Sans même reprendre l’idée des socialistes de tout redonner au pouvoir d’achat, il faut souligner qu’à niveau de croissance équivalent, la suppression de ce doublon permettait de financer les annonces du 10 décembre avec un déficit proche de 2,4-2,5 % du PIB. Non seulement le déficit serait resté sous les 3 %, mais il aurait reculé par rapport au niveau prévu en 2018 (2,6 %).

Or, cette option a été absolument exclue par Édouard Philippe devant l’Assemblée nationale, ce mardi 11 décembre, au nom de la « compétitivité des entreprises » et de la « baisse du coût du travail ». Parallèlement, devant le Sénat, le ministre de l’action et des comptes publics, Gérald Darmanin, a indiqué que le déficit public en 2019 devrait se situer à 3,4 % du PIB et a confirmé que le coût de 0,9 point de PIB de la « double année du CICE » ne serait donc pas modifiée. Le résultat de ce choix est alors clair : les ménages vont payer eux-mêmes leurs cadeaux fiscaux. Ils vont financer la hausse de la prime d’activité et la défiscalisation des heures supplémentaires, qui ne concernent que 40 % des actifs.

Le financement des annonces du président de la République se fera donc par deux biais principaux : le déficit, et donc la dette publique, et les coupes dans les dépenses publiques. Compte tenu des engagements que Paris devra prendre devant Bruxelles pour revenir rapidement dans les clous du pacte de stabilité et de croissance, ces deux mesures n’en font du reste qu’une : on justifiera bientôt de nouvelles coupes dans les services publics au nom de la dette. D’autant que d’autres engagements ont été pris, très coûteux, comme la suppression complète de la taxe d’habitation.
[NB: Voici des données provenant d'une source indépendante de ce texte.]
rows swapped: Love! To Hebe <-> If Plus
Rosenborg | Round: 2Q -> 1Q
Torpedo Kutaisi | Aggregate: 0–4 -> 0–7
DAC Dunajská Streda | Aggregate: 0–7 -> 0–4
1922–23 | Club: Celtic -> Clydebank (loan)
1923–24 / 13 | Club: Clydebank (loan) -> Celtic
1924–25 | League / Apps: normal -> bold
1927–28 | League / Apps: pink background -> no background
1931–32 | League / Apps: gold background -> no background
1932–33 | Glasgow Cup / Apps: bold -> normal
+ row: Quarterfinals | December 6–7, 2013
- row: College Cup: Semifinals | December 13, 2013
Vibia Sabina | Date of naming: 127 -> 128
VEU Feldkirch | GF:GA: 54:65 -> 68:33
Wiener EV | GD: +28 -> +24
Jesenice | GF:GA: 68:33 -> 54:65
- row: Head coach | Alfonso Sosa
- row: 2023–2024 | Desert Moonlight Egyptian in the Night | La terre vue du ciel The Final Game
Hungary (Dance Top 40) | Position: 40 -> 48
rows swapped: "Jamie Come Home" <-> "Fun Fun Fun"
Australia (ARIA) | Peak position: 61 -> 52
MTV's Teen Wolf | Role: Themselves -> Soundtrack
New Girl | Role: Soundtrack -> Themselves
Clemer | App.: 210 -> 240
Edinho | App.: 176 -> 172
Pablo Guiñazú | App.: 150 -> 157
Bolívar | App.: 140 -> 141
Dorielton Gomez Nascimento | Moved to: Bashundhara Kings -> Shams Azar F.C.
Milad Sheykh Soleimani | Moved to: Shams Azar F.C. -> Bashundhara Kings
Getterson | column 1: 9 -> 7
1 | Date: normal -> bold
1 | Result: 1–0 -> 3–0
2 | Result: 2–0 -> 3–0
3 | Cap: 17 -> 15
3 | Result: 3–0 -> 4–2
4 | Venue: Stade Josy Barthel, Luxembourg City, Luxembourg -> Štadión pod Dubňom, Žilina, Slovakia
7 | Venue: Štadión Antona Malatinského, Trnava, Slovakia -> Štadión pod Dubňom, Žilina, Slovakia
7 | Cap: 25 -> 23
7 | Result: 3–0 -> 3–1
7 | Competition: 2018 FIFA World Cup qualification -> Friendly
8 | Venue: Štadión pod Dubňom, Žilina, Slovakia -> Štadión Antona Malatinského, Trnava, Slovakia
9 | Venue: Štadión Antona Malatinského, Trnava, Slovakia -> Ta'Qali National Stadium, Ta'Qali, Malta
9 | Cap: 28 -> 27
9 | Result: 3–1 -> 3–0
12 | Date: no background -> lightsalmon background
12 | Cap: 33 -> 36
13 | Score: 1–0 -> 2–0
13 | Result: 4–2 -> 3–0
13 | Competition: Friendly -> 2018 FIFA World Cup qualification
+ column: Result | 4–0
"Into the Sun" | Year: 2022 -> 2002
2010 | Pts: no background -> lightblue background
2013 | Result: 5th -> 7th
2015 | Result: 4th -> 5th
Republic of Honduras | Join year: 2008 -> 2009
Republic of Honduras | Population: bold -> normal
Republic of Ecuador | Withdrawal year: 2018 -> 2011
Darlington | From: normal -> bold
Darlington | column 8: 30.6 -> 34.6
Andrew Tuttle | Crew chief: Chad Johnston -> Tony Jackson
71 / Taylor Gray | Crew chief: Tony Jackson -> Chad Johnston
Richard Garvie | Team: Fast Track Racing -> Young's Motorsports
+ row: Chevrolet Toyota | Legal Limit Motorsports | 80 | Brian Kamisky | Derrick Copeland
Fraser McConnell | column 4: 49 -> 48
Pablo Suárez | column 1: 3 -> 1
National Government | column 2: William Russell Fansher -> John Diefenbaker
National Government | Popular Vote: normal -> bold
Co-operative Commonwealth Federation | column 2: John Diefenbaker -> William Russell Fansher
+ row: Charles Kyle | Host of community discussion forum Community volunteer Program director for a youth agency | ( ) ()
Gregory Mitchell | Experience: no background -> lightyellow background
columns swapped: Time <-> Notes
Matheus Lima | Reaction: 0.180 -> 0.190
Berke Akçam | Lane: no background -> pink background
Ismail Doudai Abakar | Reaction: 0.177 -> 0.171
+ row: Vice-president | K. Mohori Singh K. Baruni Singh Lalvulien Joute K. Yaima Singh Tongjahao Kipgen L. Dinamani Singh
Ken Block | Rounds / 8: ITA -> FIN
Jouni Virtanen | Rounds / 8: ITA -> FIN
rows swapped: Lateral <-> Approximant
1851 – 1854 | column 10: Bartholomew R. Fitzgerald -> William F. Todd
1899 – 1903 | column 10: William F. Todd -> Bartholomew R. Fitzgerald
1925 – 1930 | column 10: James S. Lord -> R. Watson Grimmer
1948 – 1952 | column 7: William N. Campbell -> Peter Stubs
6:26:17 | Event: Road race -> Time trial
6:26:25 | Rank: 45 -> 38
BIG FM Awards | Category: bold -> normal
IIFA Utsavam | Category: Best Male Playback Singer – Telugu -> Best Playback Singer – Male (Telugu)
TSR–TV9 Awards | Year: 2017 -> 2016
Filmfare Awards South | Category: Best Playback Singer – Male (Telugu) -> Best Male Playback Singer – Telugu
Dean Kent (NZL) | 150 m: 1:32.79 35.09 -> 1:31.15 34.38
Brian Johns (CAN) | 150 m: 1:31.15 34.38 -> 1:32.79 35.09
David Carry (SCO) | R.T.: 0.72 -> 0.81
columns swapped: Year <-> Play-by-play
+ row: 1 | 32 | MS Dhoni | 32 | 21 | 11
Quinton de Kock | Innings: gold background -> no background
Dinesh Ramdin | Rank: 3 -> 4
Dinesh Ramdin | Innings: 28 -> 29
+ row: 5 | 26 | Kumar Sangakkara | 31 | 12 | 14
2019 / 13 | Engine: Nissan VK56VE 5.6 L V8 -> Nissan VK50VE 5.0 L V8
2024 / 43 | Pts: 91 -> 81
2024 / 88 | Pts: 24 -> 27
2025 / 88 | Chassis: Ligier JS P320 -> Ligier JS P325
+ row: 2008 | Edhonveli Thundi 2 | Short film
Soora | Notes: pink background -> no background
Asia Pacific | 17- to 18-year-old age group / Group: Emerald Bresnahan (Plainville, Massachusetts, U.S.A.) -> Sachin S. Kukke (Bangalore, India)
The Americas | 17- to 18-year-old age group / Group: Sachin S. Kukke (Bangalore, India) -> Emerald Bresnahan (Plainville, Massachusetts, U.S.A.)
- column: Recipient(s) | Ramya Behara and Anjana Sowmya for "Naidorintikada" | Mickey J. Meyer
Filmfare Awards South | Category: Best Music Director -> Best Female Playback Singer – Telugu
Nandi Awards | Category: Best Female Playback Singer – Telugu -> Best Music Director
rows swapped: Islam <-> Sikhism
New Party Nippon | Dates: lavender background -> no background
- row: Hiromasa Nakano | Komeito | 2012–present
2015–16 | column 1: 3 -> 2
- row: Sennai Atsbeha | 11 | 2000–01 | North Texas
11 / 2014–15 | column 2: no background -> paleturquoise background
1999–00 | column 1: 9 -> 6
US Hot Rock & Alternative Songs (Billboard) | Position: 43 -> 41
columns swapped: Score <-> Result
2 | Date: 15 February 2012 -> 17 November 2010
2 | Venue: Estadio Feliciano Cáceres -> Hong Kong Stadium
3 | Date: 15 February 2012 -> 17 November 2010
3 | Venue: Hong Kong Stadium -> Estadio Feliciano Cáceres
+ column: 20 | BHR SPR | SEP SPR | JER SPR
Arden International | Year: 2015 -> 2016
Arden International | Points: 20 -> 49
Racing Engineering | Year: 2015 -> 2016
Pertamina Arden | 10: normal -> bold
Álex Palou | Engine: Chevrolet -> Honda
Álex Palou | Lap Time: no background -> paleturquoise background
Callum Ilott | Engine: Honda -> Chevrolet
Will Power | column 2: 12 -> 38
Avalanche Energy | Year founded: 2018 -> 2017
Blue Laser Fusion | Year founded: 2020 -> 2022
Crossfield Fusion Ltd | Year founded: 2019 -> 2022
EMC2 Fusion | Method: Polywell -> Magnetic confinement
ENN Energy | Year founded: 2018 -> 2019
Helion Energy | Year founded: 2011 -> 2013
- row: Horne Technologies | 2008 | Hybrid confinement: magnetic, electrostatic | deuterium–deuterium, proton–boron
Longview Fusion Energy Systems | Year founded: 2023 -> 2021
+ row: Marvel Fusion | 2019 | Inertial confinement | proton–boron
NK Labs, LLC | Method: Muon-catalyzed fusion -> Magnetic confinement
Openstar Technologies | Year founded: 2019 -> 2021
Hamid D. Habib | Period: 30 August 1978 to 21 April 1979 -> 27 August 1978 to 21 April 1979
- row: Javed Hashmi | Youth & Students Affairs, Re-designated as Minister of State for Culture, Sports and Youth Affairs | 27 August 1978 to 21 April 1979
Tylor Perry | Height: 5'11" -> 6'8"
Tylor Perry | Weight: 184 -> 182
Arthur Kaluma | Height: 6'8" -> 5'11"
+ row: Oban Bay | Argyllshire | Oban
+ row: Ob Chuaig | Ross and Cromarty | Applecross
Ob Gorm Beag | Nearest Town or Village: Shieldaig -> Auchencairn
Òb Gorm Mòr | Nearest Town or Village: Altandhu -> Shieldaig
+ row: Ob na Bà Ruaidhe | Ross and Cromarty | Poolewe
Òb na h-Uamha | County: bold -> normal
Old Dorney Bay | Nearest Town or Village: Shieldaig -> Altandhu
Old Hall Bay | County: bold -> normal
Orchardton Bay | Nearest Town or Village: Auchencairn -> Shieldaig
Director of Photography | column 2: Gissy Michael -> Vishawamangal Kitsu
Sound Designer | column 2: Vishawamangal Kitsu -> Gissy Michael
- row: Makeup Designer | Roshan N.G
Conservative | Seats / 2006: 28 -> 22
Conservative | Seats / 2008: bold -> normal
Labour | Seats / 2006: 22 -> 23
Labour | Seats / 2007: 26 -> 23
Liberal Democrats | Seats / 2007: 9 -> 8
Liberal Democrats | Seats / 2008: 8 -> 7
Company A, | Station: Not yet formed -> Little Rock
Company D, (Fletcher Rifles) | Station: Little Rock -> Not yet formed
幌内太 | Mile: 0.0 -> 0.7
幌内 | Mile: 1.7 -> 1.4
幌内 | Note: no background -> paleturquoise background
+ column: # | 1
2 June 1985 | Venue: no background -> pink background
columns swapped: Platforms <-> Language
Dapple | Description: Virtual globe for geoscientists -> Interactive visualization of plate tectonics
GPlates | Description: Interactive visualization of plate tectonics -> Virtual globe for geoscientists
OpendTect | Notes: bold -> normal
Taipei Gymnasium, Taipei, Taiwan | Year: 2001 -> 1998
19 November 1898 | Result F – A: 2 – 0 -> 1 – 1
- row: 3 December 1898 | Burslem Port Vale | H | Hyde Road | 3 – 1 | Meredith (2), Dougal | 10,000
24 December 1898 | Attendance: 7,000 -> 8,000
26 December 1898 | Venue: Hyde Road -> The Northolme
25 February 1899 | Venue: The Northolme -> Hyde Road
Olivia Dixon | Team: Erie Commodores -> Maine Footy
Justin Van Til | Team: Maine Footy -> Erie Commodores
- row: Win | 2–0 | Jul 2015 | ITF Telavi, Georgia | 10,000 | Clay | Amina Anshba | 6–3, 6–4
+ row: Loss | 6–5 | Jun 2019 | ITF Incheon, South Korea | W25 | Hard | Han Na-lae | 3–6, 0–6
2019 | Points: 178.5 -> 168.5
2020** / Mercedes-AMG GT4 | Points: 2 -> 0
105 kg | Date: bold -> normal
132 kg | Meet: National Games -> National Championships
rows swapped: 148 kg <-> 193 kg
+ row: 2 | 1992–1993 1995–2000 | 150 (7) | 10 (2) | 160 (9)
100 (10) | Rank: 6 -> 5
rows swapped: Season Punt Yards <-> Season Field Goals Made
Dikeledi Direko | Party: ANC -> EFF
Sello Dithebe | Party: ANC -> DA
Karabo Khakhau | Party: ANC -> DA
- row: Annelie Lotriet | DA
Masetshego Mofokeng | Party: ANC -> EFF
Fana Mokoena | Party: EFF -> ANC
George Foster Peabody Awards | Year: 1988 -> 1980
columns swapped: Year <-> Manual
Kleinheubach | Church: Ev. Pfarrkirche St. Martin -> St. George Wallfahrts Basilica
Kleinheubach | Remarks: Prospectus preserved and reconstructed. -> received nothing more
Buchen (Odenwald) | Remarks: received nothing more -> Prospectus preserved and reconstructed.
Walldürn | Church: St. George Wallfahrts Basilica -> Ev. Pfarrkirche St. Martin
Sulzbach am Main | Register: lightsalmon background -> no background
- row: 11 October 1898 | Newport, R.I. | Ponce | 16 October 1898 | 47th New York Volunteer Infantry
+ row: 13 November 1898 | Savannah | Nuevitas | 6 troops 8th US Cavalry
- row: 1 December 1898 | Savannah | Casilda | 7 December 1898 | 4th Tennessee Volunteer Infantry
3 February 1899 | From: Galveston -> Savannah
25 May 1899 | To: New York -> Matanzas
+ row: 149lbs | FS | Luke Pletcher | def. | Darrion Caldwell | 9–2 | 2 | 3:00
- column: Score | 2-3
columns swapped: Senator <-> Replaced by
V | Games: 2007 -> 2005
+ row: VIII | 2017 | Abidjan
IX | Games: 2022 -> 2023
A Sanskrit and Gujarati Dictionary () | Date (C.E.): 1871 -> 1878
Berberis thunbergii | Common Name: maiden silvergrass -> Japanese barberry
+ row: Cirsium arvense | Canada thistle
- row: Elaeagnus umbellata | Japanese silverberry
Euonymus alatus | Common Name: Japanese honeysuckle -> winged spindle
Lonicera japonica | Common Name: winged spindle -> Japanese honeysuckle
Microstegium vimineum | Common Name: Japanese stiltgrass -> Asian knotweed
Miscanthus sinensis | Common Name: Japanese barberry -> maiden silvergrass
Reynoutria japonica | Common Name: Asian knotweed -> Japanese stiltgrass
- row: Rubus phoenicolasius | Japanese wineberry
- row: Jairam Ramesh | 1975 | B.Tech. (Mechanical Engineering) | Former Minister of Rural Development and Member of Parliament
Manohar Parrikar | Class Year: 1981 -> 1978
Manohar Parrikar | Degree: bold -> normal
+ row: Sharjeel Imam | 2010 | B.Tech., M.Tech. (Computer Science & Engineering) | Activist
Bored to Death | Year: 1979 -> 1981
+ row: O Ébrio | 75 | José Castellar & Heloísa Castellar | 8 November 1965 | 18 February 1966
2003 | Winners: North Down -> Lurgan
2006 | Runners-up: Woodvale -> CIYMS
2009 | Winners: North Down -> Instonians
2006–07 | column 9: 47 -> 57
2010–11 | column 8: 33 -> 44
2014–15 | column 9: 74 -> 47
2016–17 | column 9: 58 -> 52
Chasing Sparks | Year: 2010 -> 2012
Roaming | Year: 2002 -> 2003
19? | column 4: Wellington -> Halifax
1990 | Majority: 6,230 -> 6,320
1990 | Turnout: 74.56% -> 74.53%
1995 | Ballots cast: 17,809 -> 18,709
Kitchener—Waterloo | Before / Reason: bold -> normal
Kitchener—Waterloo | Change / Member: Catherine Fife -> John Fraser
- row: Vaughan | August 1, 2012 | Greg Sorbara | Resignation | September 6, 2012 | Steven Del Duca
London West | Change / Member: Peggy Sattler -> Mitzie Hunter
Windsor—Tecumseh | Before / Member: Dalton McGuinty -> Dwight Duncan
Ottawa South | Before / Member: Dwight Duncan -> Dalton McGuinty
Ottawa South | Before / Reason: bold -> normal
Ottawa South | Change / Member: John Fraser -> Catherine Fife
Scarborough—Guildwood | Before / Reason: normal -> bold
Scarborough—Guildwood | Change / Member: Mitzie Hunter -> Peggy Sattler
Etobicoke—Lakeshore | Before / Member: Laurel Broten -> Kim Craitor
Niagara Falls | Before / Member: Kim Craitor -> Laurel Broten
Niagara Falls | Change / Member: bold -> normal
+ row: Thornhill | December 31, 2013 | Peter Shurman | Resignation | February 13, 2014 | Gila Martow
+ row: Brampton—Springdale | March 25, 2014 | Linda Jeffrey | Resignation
Mais le coût de cette dette aurait pu être réduit et cette dette elle-même aurait pu être davantage remboursée, si elle avait été contractée pour financer des dépenses d’intérêt général, plutôt que des défiscalisations massives et stériles des entreprises.

Édouard Philippe a cependant entonné à nouveau devant les députés la petite musique de la dette insoutenable. Cette musique vise uniquement à justifier des mesures sévères de baisses de dépenses, alors même que la dette s’accroît d’abord en raison des subventions et exemptions accordées au secteur marchand privé. Les « cadeaux » du 10 décembre seront donc financés par des « économies » sur la dépense publique. Dans le chiffre de 3,4 % de déficit, il y a, selon Les Échos du 11 décembre, une réduction de « 3 à 4 milliards d’euros » de la dépense publique. Édouard Philippe a ainsi annoncé qu’il sera « attentif à ne pas augmenter ou accélérer » la dépense publique. Et d’ajouter qu’il faudra « faire mieux et moins cher ». Cela montre bien où se portera l’effort présent et futur. Le rapport CAP 2022 est à la disposition du gouvernement pour tracer la voie d’une destruction du modèle français de service public. Car, inévitablement, le désendettement s’accompagnera de nouvelles privatisations, qui profiteront à ceux qui ont déjà encaissé CICE et baisses de cotisations.

En faisant mine de protéger le pouvoir d’achat, le gouvernement suit donc sa priorité, qui, loin d’être le désendettement de la France, est avant tout le soutien inconditionnel au secteur marchand privé. C’est là sa priorité et son cap. Et tout est bon pour y parvenir, y compris en provoquant une révolte où l’on a pu réclamer plus de services publics. Le cap, décidément, est bel et bien affirmé.